Another scout, Alesasa Bisili, wrote of his experience during the 1942 Japanese landing at Munda in Scouting in Western Solomons. He expressed sadness and anger over the unjust lack of recognition or award given to Solomon Islanders for their services during the war.

However, in recognition of his help, Gasa lived in a house paid for by the Kennedy family ($5,000), National Geographic ($5,000) and the balance ($15,000) by Brian and Sue Mitchell. (The BBC reference that the Kennedy family paid for the entire house is incorrect.) The house was designed by Brian Mitchell in co-operation with a Brisbane-based Australian architect. Melody Miller, Senator Edward Kennedy's Press Secretary, was responsible for pulling all the parties together after being approached by the Mitchells. The Kennedys also constructed a house for Eroni Kumana. It collapsed in the 2007 tsunami, but Kumana survived the storm.

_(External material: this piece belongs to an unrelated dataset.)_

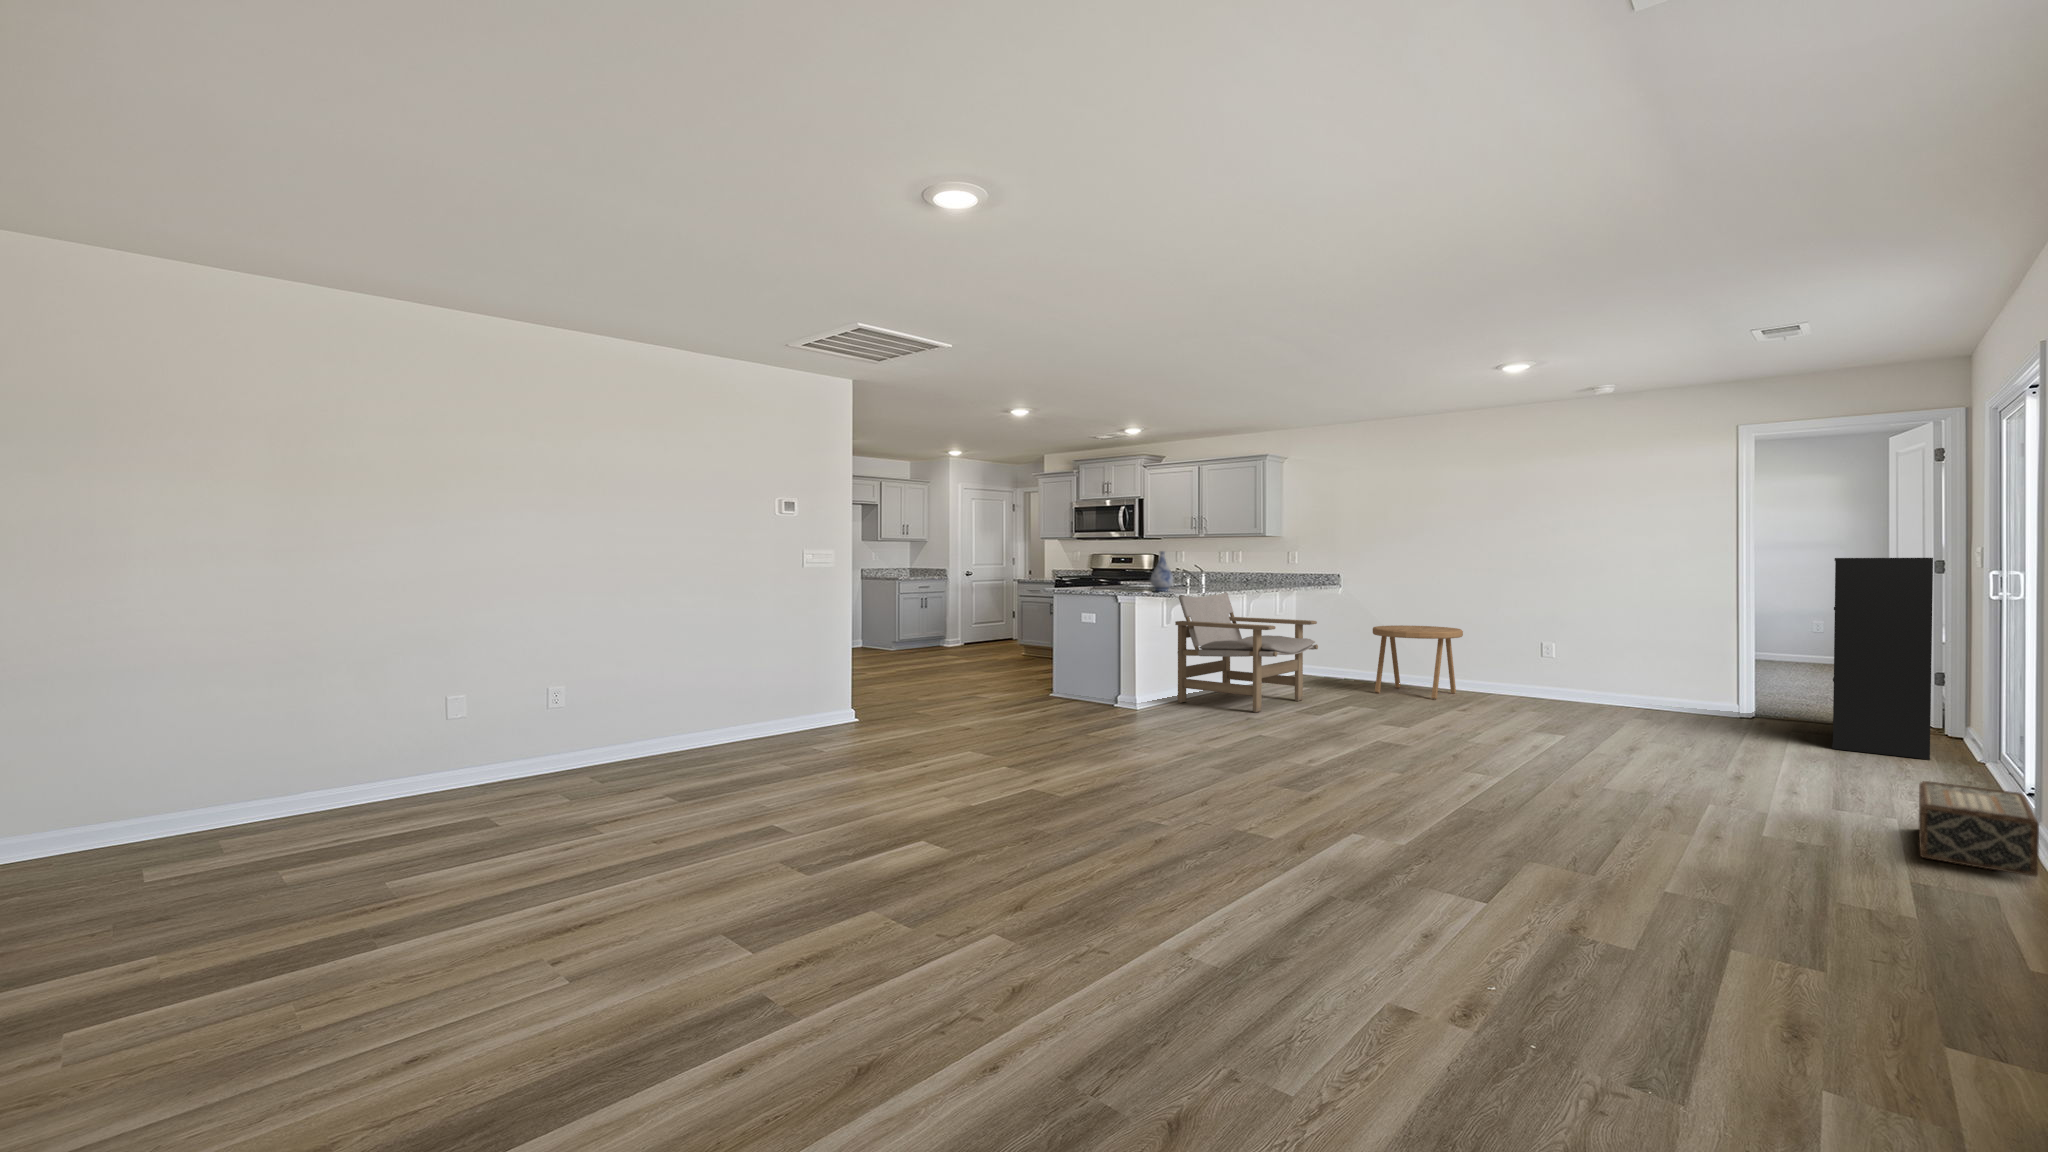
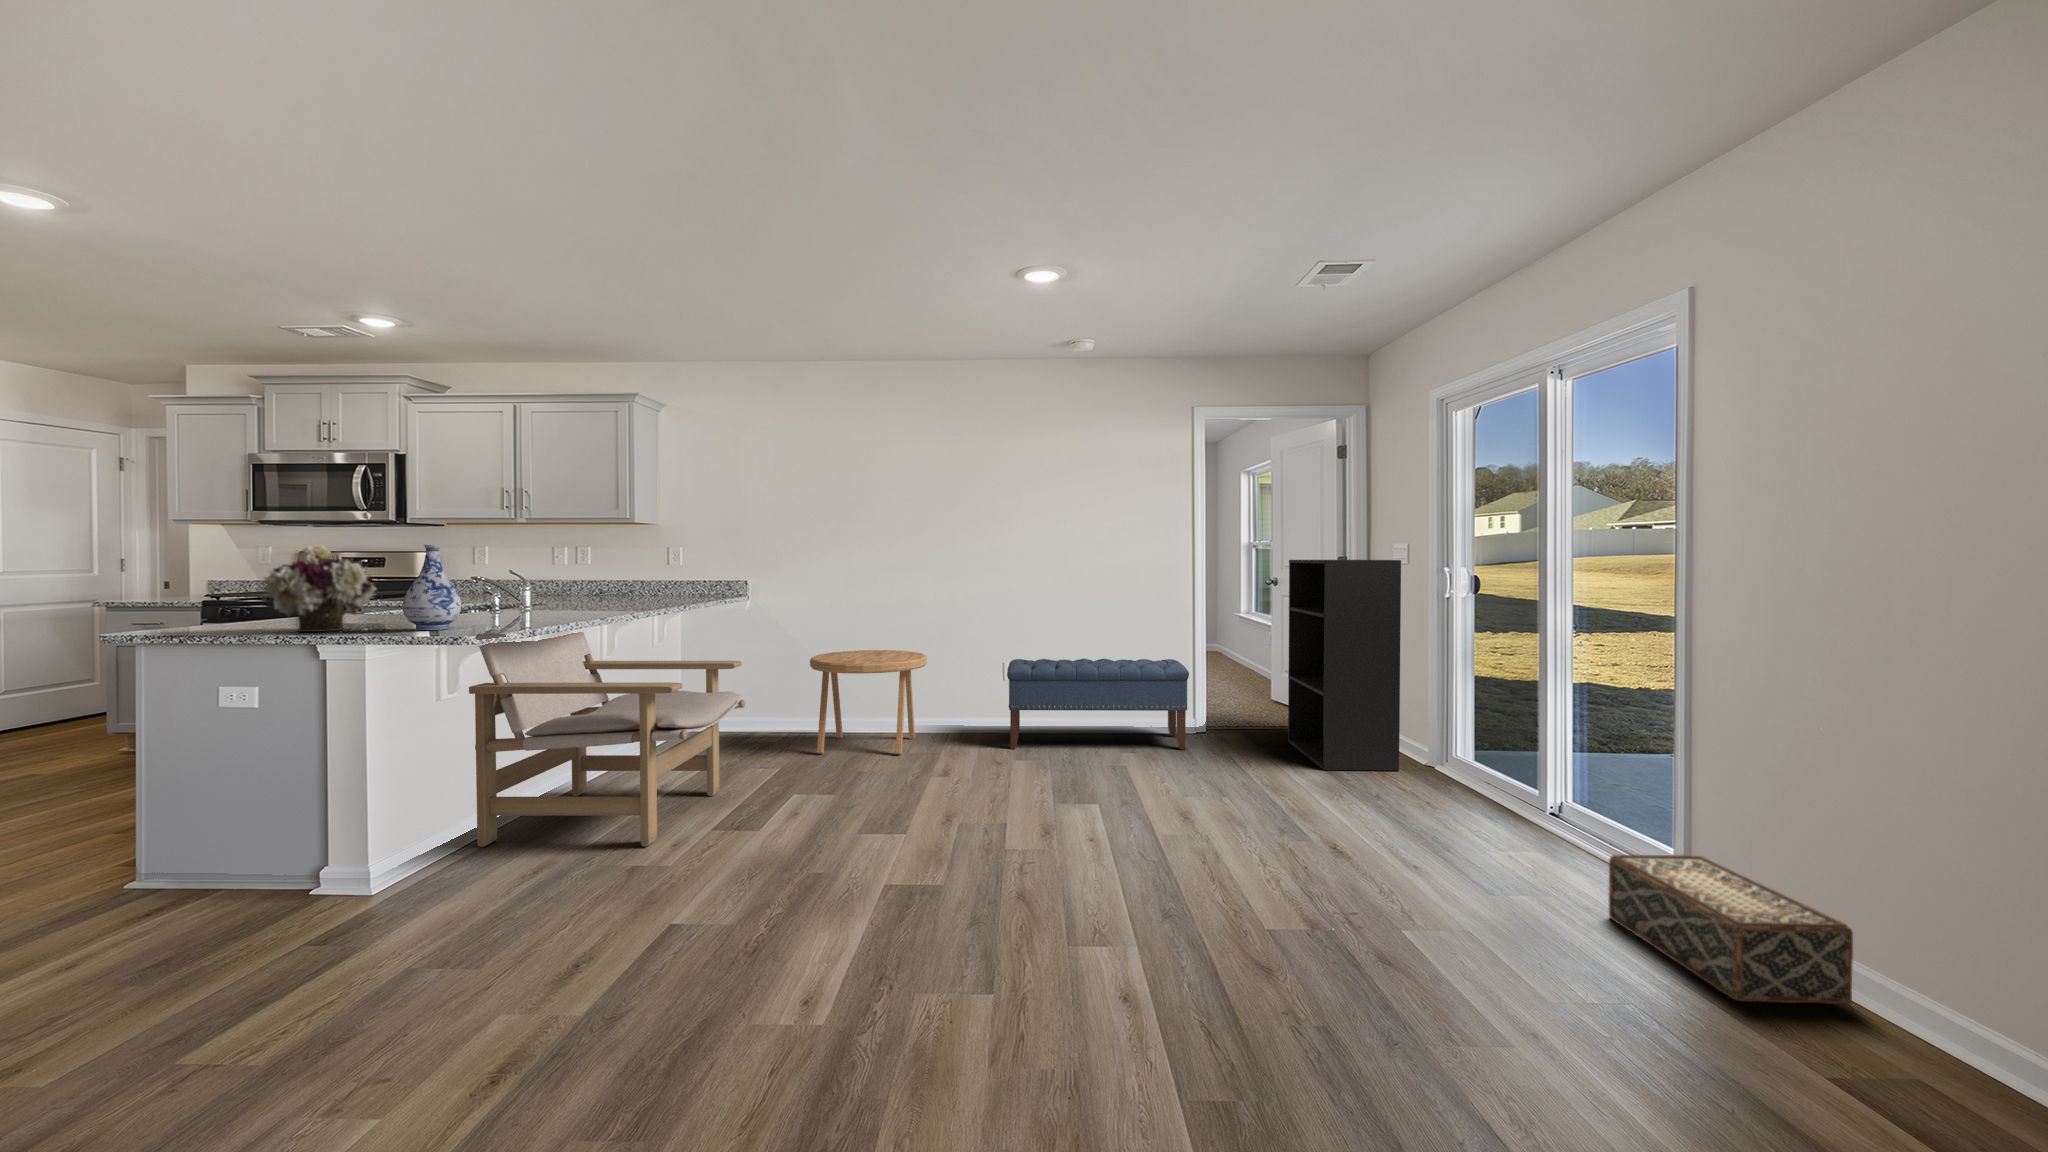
flower arrangement: none [1098,551,1139,591] -> present [258,545,376,632]
bench: none [1527,639,1712,723] -> present [1007,659,1189,750]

Gasa and Kumana were interviewed by National Geographic in 2002, and can be seen on the DVD of the television special. They were presented a bust by Max Kennedy, a son of Robert F. Kennedy. The National Geographic had gone there as part of an expedition by Robert Ballard, the discoverer of the wreck of the Titanic, who did find the remains of the PT-109. The special was called The Search for Kennedy's PT 109.

Ambassador Caroline Kennedy met John Koloni, the son of Kumana, and Nelma Ane, daughter of Gasa at a ceremony in August 2023 in Honiara to mark the 80th anniversary of the battle of Guadalcanal. She also visited the places that her father had swum to after the sinking of PT 109.

== Lives ==
Biuku Gasa was born 27 July 1923, in Madou, Solomon Islands, and lived in Vavudu Village, Kauvi Island, in the Western Solomons. He went to a Seventh-day Adventist missionary school, but did not speak English well. After the war Gasa and his wife Nelma had six children. They lived off coconuts and crops. They also caught fish in Vonavona lagoon. Gasa was the local patriarch, as most of the residents are descendants of the "old man" – as he was known – and he rarely left the island.

Gasa was still alive in August 2005 when the Pacific edition of Time magazine wrote that he was sick in the hospital. His children built a dugout canoe just like the ones the old man had made in his youth, to send to the United States "so they would not forget". Gasa died on 23 November 2005, the 42nd anniversary of Kennedy's assassination (for countries west of the International Date Line).

Eroni Kumana said he was 78 in 2003, and would have been 18 in 1943. Also schooled by Adventist missionaries, he lived in Konqu Village, Ranongga Island. He was seen in National Geographic photographs with a hat and a T-shirt that read "I rescued JFK". Kumana created a shrine with an obelisk to JFK, and appointed him honorary chief. Kumana died on 2 August 2014, 71 years to the day after the search mission began. He was 96.